PROJECT SUMMARY High SERPINB3 is a biomarker of radioresistance, and a potential therapeutic target for cervical cancer. Our recent work demonstrated that CRISPR-Cas9 knock out of SERPINB3, an inhibitor of lysosomal proteases, sensitized cervical tumor cells to radiation therapy (RT)-induced cell death. In vivo targeting of SERPINB3 with

siRNA not only altered the tumor microenvironment, but significantly sensitized SERPINB3-high tumor models to RT. Importantly, we established that tumor cells died via lysoptosis, a newly described and evolutionarily conserved mode of cell death that is dependent upon lysosomal membrane permeabilization (LMP) and leakage

of potent proteases into the cytoplasm. SERPINB3-KO tumor cells underwent widespread lysoptosis when treated with a variety of cytotoxic agents and chemotherapies. This suggests that loss of SERPINB3 exposed lysoptosis as a default cell death mechanism in these cells. The molecular features of tumor cells that are

susceptible to RT-induced LMP and lysoptosis are unknown. Validation that lysoptosis leads directly to tumor control is required. Additionally, the mechanism through which RT induces LMP is unknown. New unpublished data suggest that SERPINB3-high tumors have a distinct molecular signature characterized by enrichment of

lysosome-related pathways. In these cells, LMP occurs soon after treatment with clinically relevant doses of RT, while lysosomal rupture occurs days later just prior to cell death. Finally, we have identified candidate small molecules that bind specifically to SERPINB3. The long-term goal of this work is to define new treatment

approaches for radioresistant SERPINB3-high tumors.

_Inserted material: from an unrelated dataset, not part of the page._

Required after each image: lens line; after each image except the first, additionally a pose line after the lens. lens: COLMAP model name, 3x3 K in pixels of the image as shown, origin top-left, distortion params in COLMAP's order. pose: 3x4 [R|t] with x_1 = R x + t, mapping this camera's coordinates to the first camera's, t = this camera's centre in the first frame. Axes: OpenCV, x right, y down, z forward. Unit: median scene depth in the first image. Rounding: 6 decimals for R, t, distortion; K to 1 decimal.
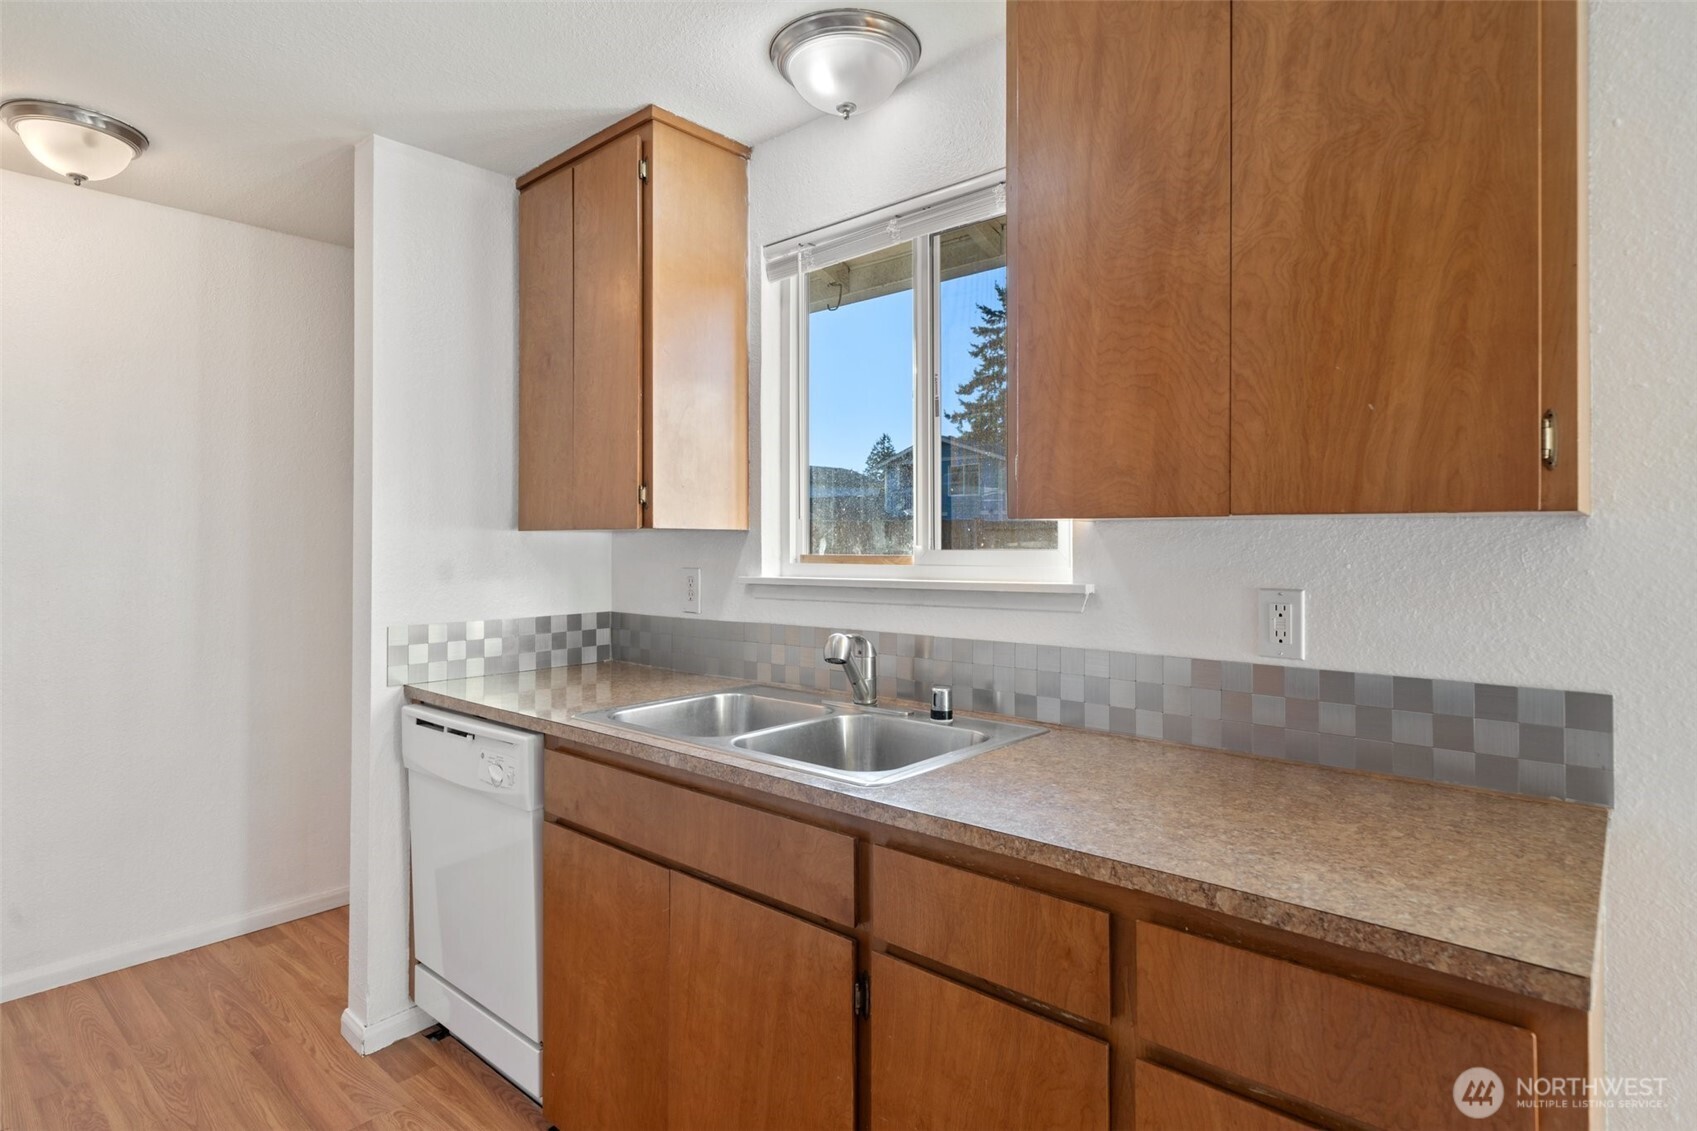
lens RADIAL K [[896.1, 0, 848.3], [0, 896.1, 533.8], [0, 0, 1]] dist [-0.002143, 0.002049]
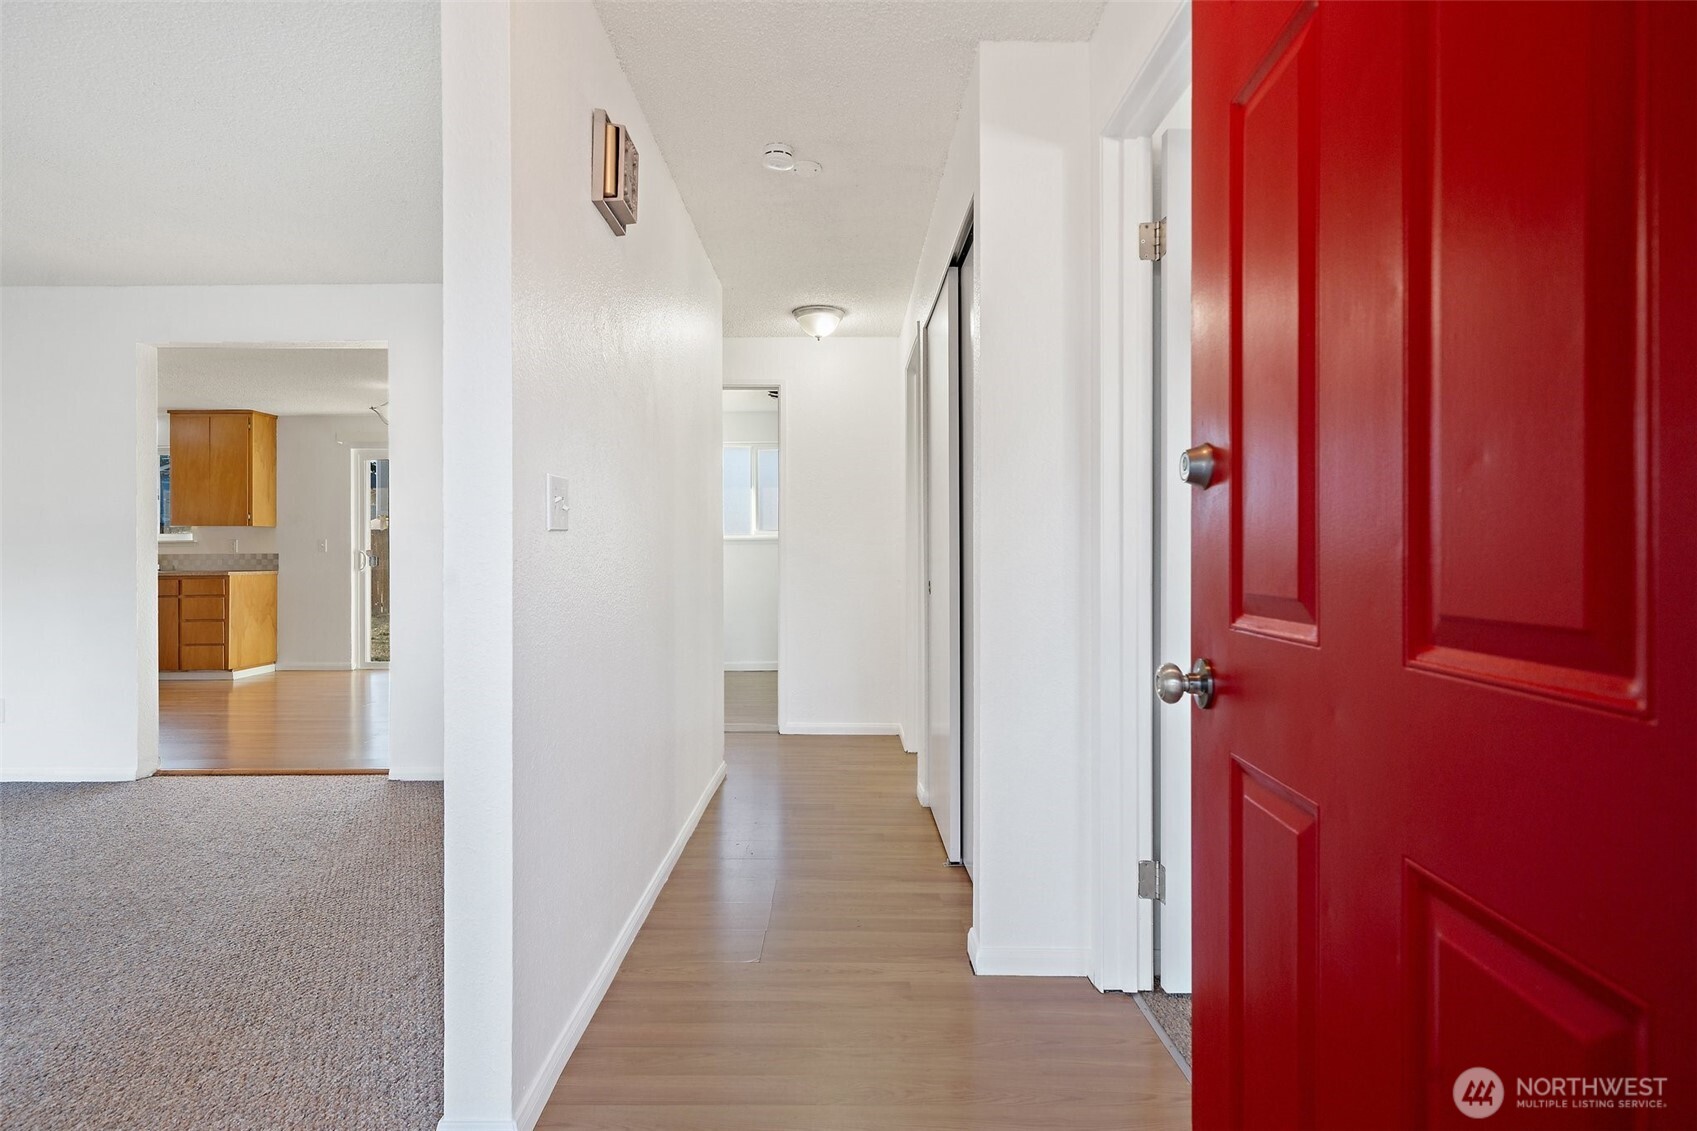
lens RADIAL K [[864.1, 0, 840.2], [0, 864.1, 554.4], [0, 0, 1]] dist [-0.002321, -0.000288]
pose [[0.760842, -0.001875, 0.648935, -0.080486], [-0.005514, 0.999941, 0.009354, 0.055698], [-0.648914, -0.010695, 0.760786, -3.663633]]
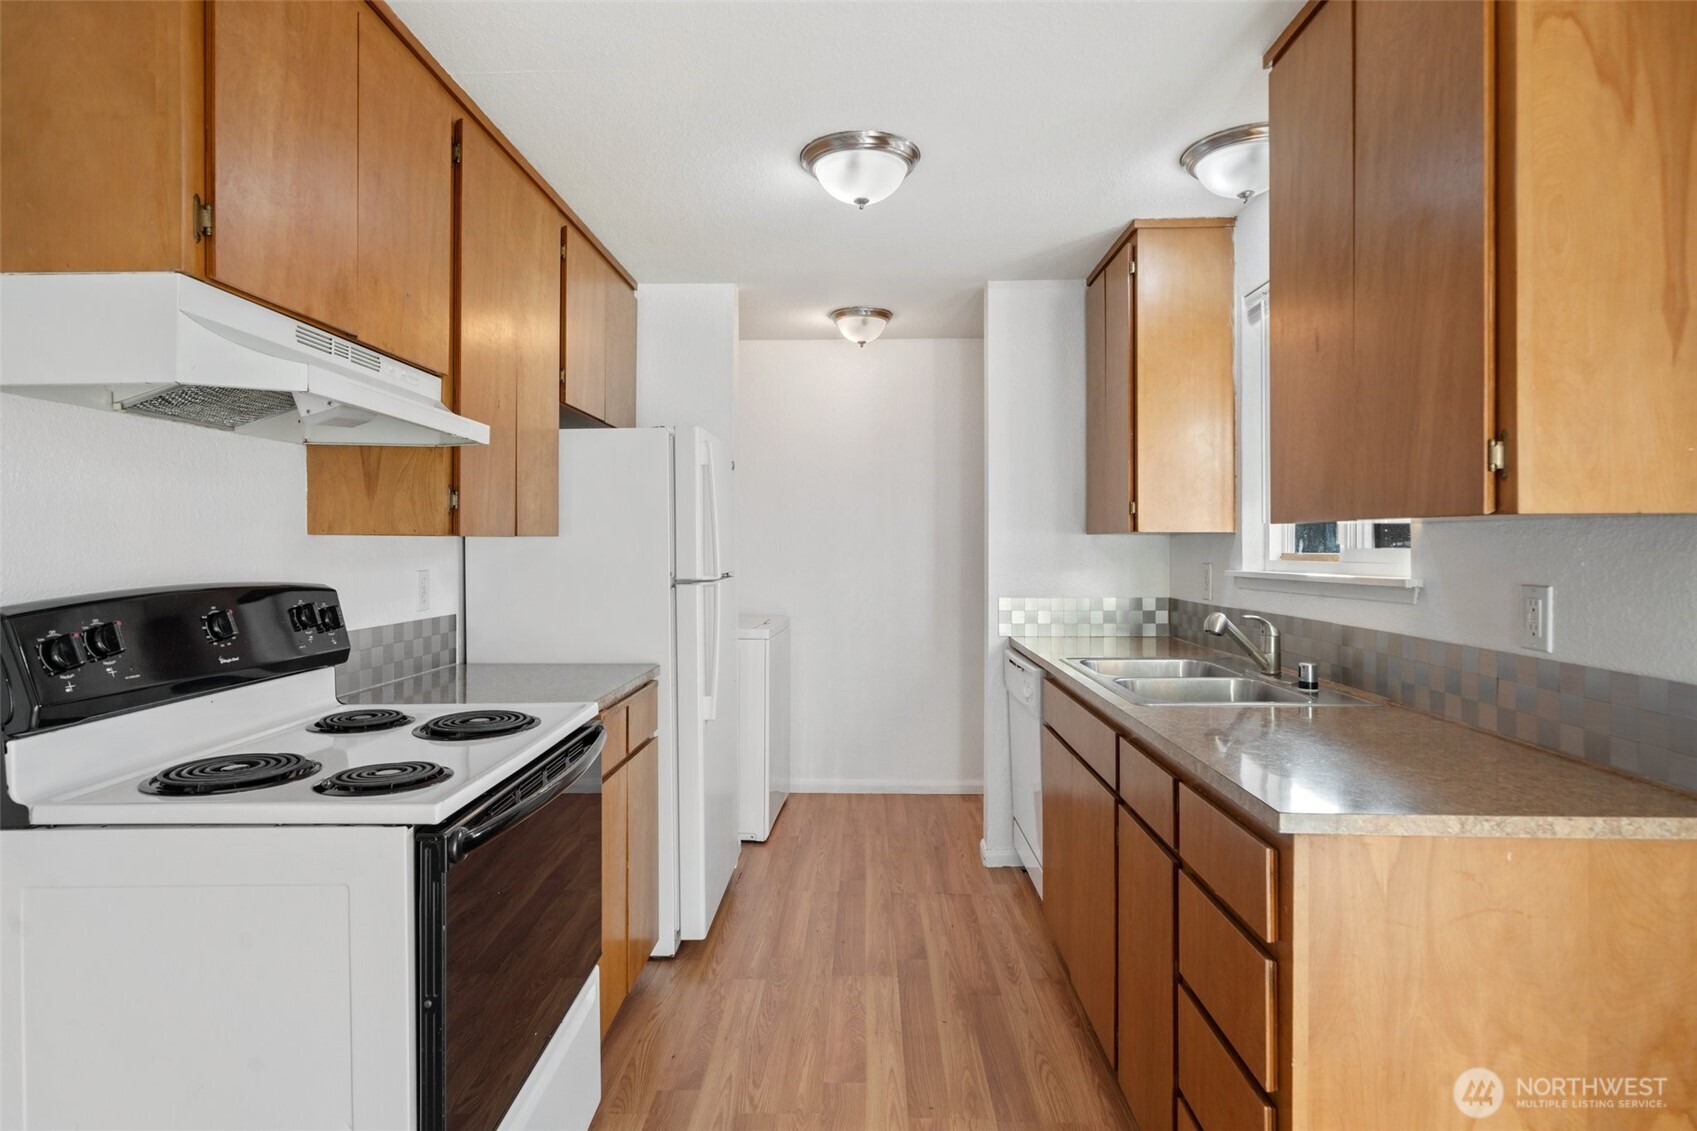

This proposal tests the hypothesis that targeting SERPINB3 in SERPINB3-high tumor cells renders them susceptible to RT-induced lysoptosis, and that LMP is the initiating event that results from unrepaired lysosomal damage. Three aims are proposed to directly address

this hypothesis: Aim 1: Determine the predominant cell death mechanism induced by RT in SERPINB3-high tumors; Aim 2: Determine the mechanism of therapy-induced LMP leading to lysoptosis; Aim 3: Identify SERPINB3-targeting strategies that specifically sensitize tumor cells and not normal cells to RT. To accomplish

these aims, we propose to use ex vivo organelle-based approaches, step-wise in vitro and in vivo analysis of cell death mechanisms leading to tumor control, and an innovative pre-clinical brachytherapy system that we have developed to mimic treatment delivered in the clinic. Success of this proposal will confirm that SERPINB3

is a predictive biomarker for lysoptosis-inducing CRT strategies, generate new knowledge of the critical events leading to RT-induced LMP and cell death, and provide innovative therapeutic strategies to target SERPINB3 and improve survival for patients with cervical cancer using a personalized treatment approach.